• [PROBLEM TO SOLVE] Which lines of the entries contain the word "Bupati"? Please list them.

• [DATASET RECORDS]

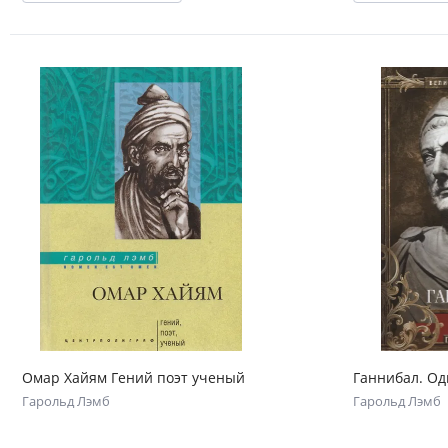
Омар Хайям Гений поэт ученый
Ганнибал. Од
Гарольд Лэмб
Гарольд Лэмб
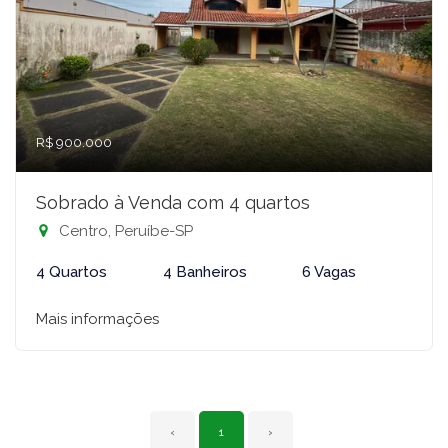
R$ 900.000
Sobrado à Venda com 4 quartos
Centro, Peruíbe-SP
4 Quartos
4 Banheiros
6 Vagas
Mais informações
‹
1
›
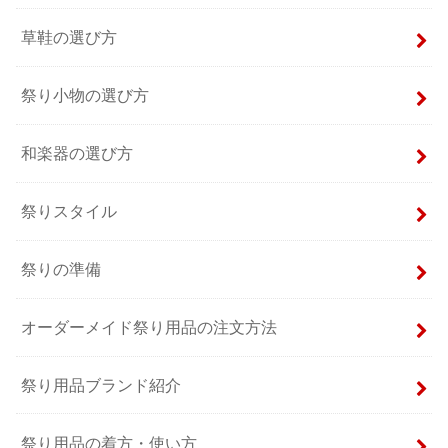
草鞋の選び方
祭り小物の選び方
和楽器の選び方
祭りスタイル
祭りの準備
オーダーメイド祭り用品の注文方法
祭り用品ブランド紹介
祭り用品の着方・使い方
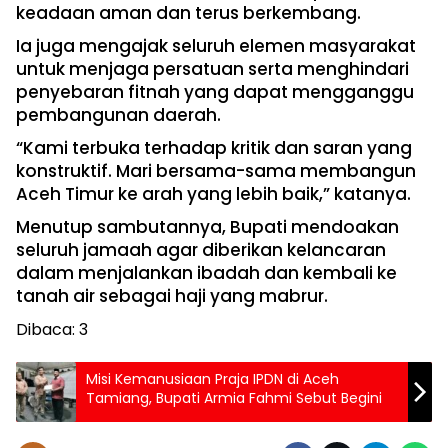
keadaan aman dan terus berkembang.
Ia juga mengajak seluruh elemen masyarakat
untuk menjaga persatuan serta menghindari
penyebaran fitnah yang dapat mengganggu
pembangunan daerah.
“Kami terbuka terhadap kritik dan saran yang
konstruktif. Mari bersama-sama membangun
Aceh Timur ke arah yang lebih baik,” katanya.
Menutup sambutannya, Bupati mendoakan
seluruh jamaah agar diberikan kelancaran
dalam menjalankan ibadah dan kembali ke
tanah air sebagai haji yang mabrur.
Dibaca:
3
Misi Kemanusiaan Praja IPDN di Aceh
Tamiang, Bupati Armia Fahmi Sebut Begini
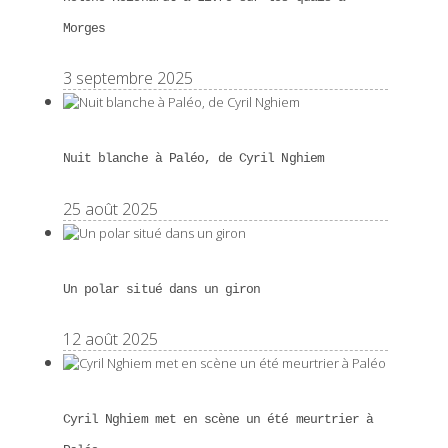
Morges
3 septembre 2025
Nuit blanche à Paléo, de Cyril Nghiem
25 août 2025
Un polar situé dans un giron
12 août 2025
Cyril Nghiem met en scène un été meurtrier à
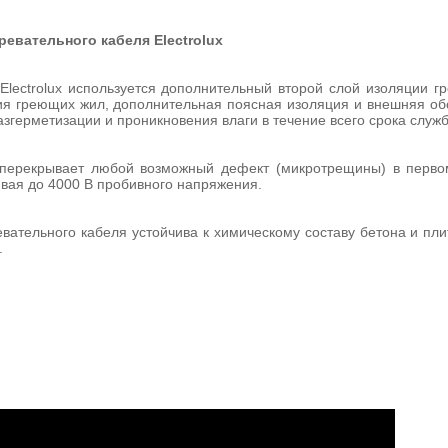
ревательного кабеля Electrolux
Electrolux используется дополнительный второй слой изоляции г
ия греющих жил, дополнительная поясная изоляция и внешняя о
згерметизации и проникновения влаги в течение всего срока служ
 перекрывает любой возможный дефект (микротрещины) в перво
вая до 4000 В пробивного напряжения.
вательного кабеля устойчива к химическому составу бетона и пли
.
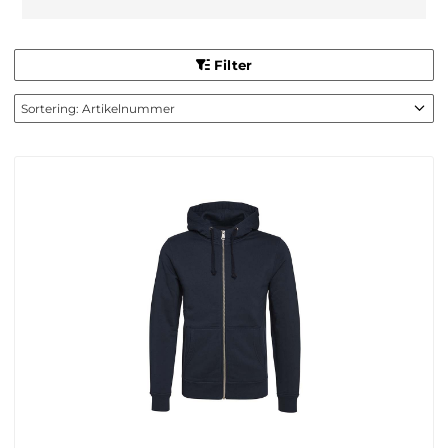
Filter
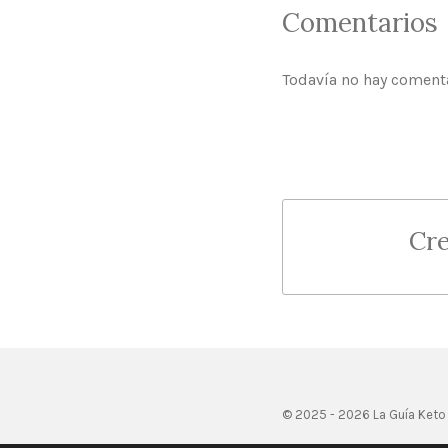
Comentarios
Todavía no hay coment
Cre
© 2025 - 2026 La Guía Keto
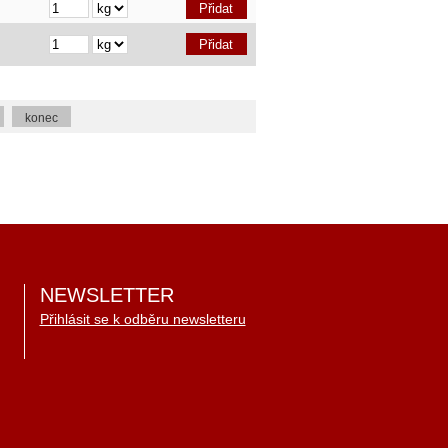
konec
NEWSLETTER
Přihlásit se k odběru newsletteru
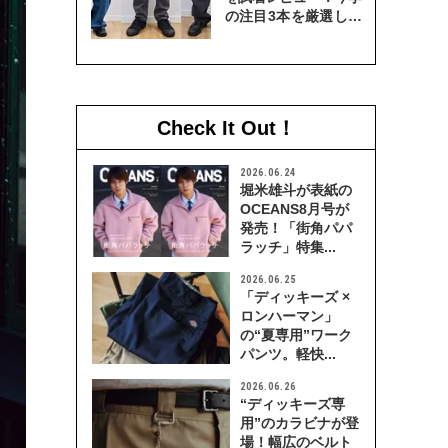
の注目3本を厳選して
穿き比べてみた
Check It Out！
2026.06.24
堀米雄斗が表紙の
OCEANS8月号が
発売！「街角パパ
ラッチ」特集...
2026.06.25
「ディッキーズ ×
ロンハーマン」
の“夏専用”ワーク
パンツ。軽快...
2026.06.26
“ディッキーズ専
用”のカラビナが登
場！幅広のベルト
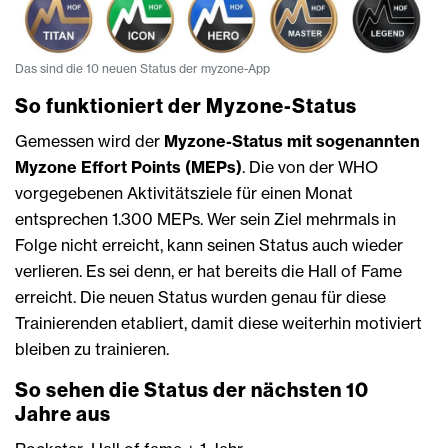
Das sind die 10 neuen Status der myzone-App
So funktioniert der Myzone-Status
Gemessen wird der
Myzone-Status mit sogenannten
Myzone Effort Points (MEPs)
. Die von der WHO
vorgegebenen Aktivitätsziele für einen Monat
entsprechen 1.300 MEPs. Wer sein Ziel mehrmals in
Folge nicht erreicht, kann seinen Status auch wieder
verlieren. Es sei denn, er hat bereits die Hall of Fame
erreicht. Die neuen Status wurden genau für diese
Trainierenden etabliert, damit diese weiterhin motiviert
bleiben zu trainieren.
So sehen die Status der nächsten 10
Jahre aus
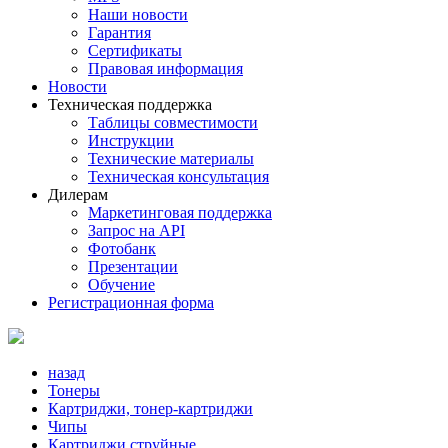
Наши новости
Гарантия
Сертификаты
Правовая информация
Новости
Техническая поддержка
Таблицы совместимости
Инструкции
Технические материалы
Техническая консультация
Дилерам
Маркетинговая поддержка
Запрос на API
Фотобанк
Презентации
Обучение
Регистрационная форма
назад
Тонеры
Картриджи, тонер-картриджи
Чипы
Картриджи струйные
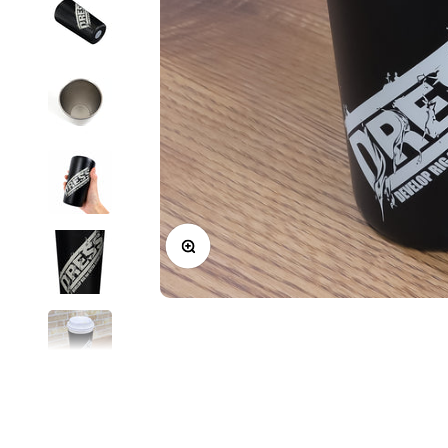
ズームイン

• [OUTPUT BELOW]
Menutup sambutannya, Bupati mendoakan
Tamiang, Bupati Armia Fahmi Sebut Begini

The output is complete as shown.